◆ **What is required**
Would you restate each line of the data below word for word, without its pictures?

◆ **Record excerpts**

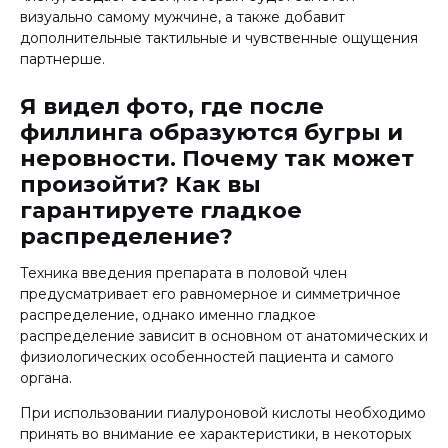
визуально самому мужчине, а также добавит
дополнительные тактильные и чувственные ощущения
партнерше.
Я видел фото, где после
филлинга образуются бугры и
неровности. Почему так может
произойти? Как вы
гарантируете гладкое
распределение?
Техника введения препарата в половой член
предусматривает его равномерное и симметричное
распределение, однако именно гладкое
распределение зависит в основном от анатомических и
физиологических особенностей пациента и самого
органа.
При использовании гиалуроновой кислоты необходимо
принять во внимание ее характеристики, в некоторых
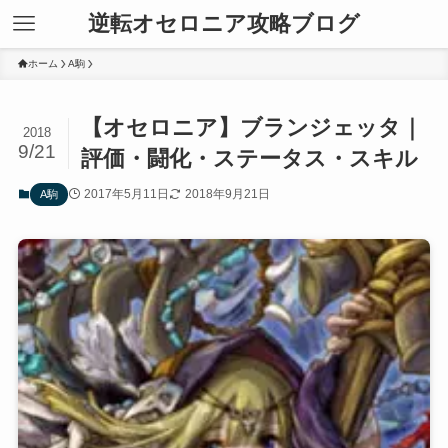
逆転オセロニア攻略ブログ
ホーム
A駒
【オセロニア】ブランジェッタ｜
2018
9/21
評価・闘化・ステータス・スキル
2017年5月11日
2018年9月21日
A駒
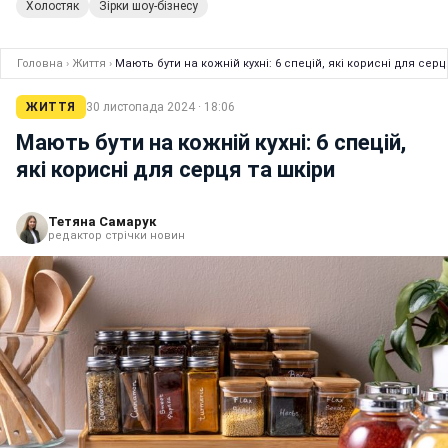
Холостяк
Зірки шоу-бізнесу
Головна
›
Життя
›
Мають бути на кожній кухні: 6 спецій, які корисні для серц
ЖИТТЯ
30 листопада 2024 · 18:06
Мають бути на кожній кухні: 6 спецій,
які корисні для серця та шкіри
Тетяна Самарук
редактор стрічки новин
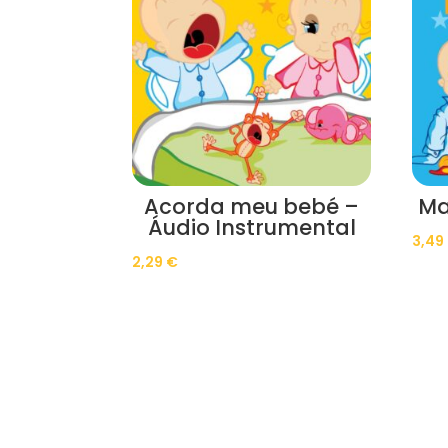
Acorda meu bebé –
Ma
Áudio Instrumental
3,49
2,29
€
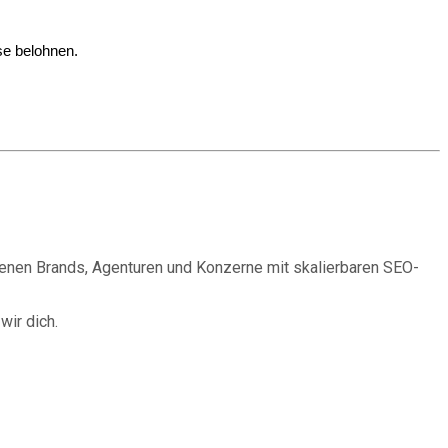
sse belohnen.
dienen Brands, Agenturen und Konzerne mit skalierbaren SEO-
wir dich.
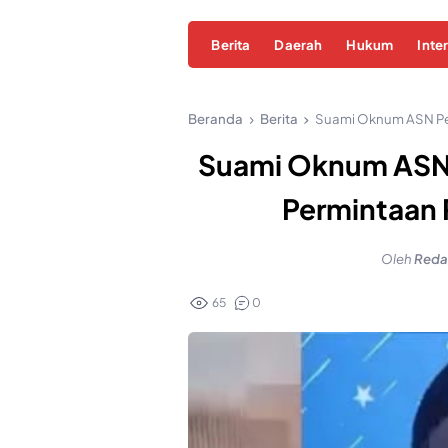
Berita
Daerah
Hukum
Inte
Beranda
Berita
Suami Oknum ASN Pem
Suami Oknum ASN P
Permintaan
Oleh
Redak
65
0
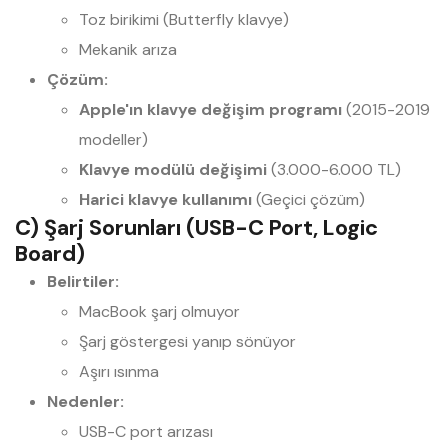
Toz birikimi (Butterfly klavye)
Mekanik arıza
Çözüm:
Apple'ın klavye değişim programı
(2015-2019
modeller)
Klavye modülü değişimi
(3.000-6.000 TL)
Harici klavye kullanımı
(Geçici çözüm)
C) Şarj Sorunları (USB-C Port, Logic
Board)
Belirtiler:
MacBook şarj olmuyor
Şarj göstergesi yanıp sönüyor
Aşırı ısınma
Nedenler:
USB-C port arızası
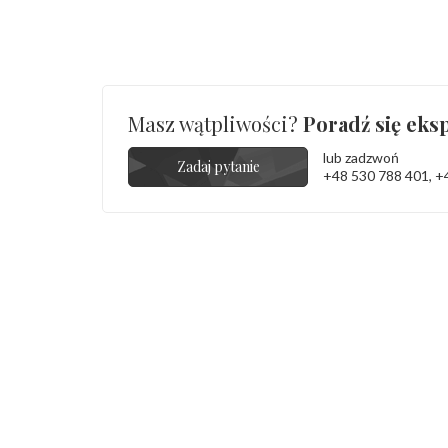
Masz wątpliwości?
Poradź się eksp
lub zadzwoń
Zadaj pytanie
+48 530 788 401
,
+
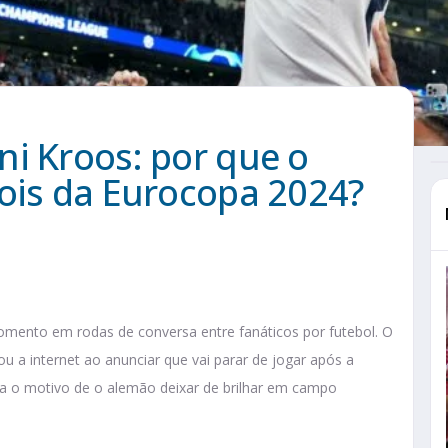
i Kroos: por que o
pois da Eurocopa 2024?
mento em rodas de conversa entre fanáticos por futebol. O
 internet ao anunciar que vai parar de jogar após a
 o motivo de o alemão deixar de brilhar em campo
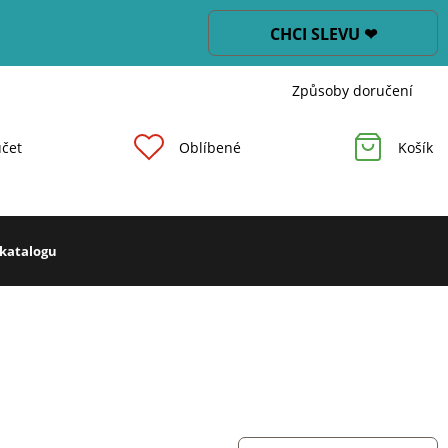
CHCI SLEVU ❤
Způsoby doručení
čet
Oblíbené
Košík
 katalogu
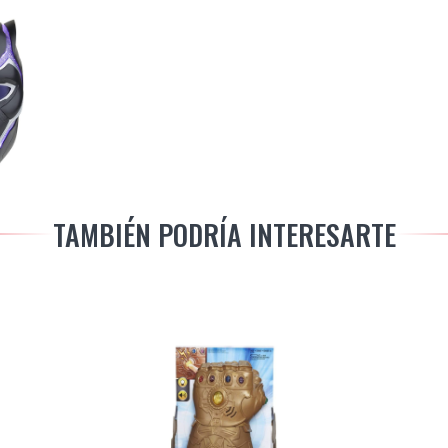
TAMBIÉN PODRÍA INTERESARTE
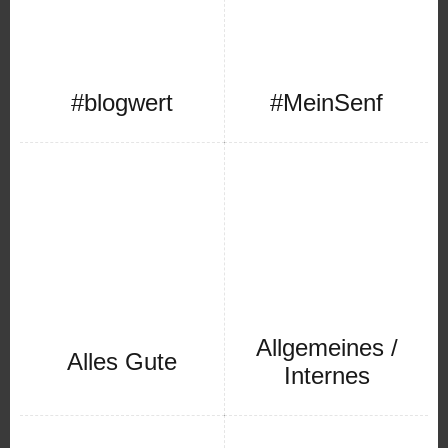
#blogwert
#MeinSenf
Allgemeines /
Alles Gute
Internes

◆ **Output of the exercise**
визуально самому мужчине, а также добавит
дополнительные тактильные и чувственные ощущения
партнерше.
Я видел фото, где после
филлинга образуются бугры и
неровности. Почему так может
произойти? Как вы
гарантируете гладкое
распределение?
Техника введения препарата в половой член
предусматривает его равномерное и симметричное
распределение, однако именно гладкое
распределение зависит в основном от анатомических и
физиологических особенностей пациента и самого
органа.
При использовании гиалуроновой кислоты необходимо
принять во внимание ее характеристики, в некоторых
逆転オセロニア攻略ブログ
ホーム
A駒
【オセロニア】ブランジェッタ｜
2018
9/21
評価・闘化・ステータス・スキル
2017年5月11日
2018年9月21日
A駒
Холостяк
Зірки шоу-бізнесу
Головна
›
Життя
›
Мають бути на кожній кухні: 6 спецій, які корисні для серц
ЖИТТЯ
30 листопада 2024 · 18:06
Мають бути на кожній кухні: 6 спецій,
які корисні для серця та шкіри
Тетяна Самарук
редактор стрічки новин
Acorda meu bebé –
Ma
Áudio Instrumental
3,49
2,29
€
sse belohnen.
dienen Brands, Agenturen und Konzerne mit skalierbaren SEO-
wir dich.
Berita
Daerah
Hukum
Inte
Beranda
Berita
Suami Oknum ASN Pem
Suami Oknum ASN P
Permintaan
Oleh
Redak
65
0
Toz birikimi (Butterfly klavye)
Mekanik arıza
Çözüm:
Apple'ın klavye değişim programı
(2015-2019
modeller)
Klavye modülü değişimi
(3.000-6.000 TL)
Harici klavye kullanımı
(Geçici çözüm)
C) Şarj Sorunları (USB-C Port, Logic
Board)
Belirtiler:
MacBook şarj olmuyor
Şarj göstergesi yanıp sönüyor
Aşırı ısınma
Nedenler:
USB-C port arızası
Masz wątpliwości?
Poradź się eksp
lub zadzwoń
Zadaj pytanie
+48 530 788 401
,
+
i Kroos: por que o
pois da Eurocopa 2024?
mento em rodas de conversa entre fanáticos por futebol. O
 internet ao anunciar que vai parar de jogar após a
 o motivo de o alemão deixar de brilhar em campo
CHCI SLEVU ❤
Způsoby doručení
čet
Oblíbené
Košík
 katalogu
TAMBIÉN PODRÍA INTERESARTE
#blogwert
#MeinSenf
Allgemeines /
Alles Gute
Internes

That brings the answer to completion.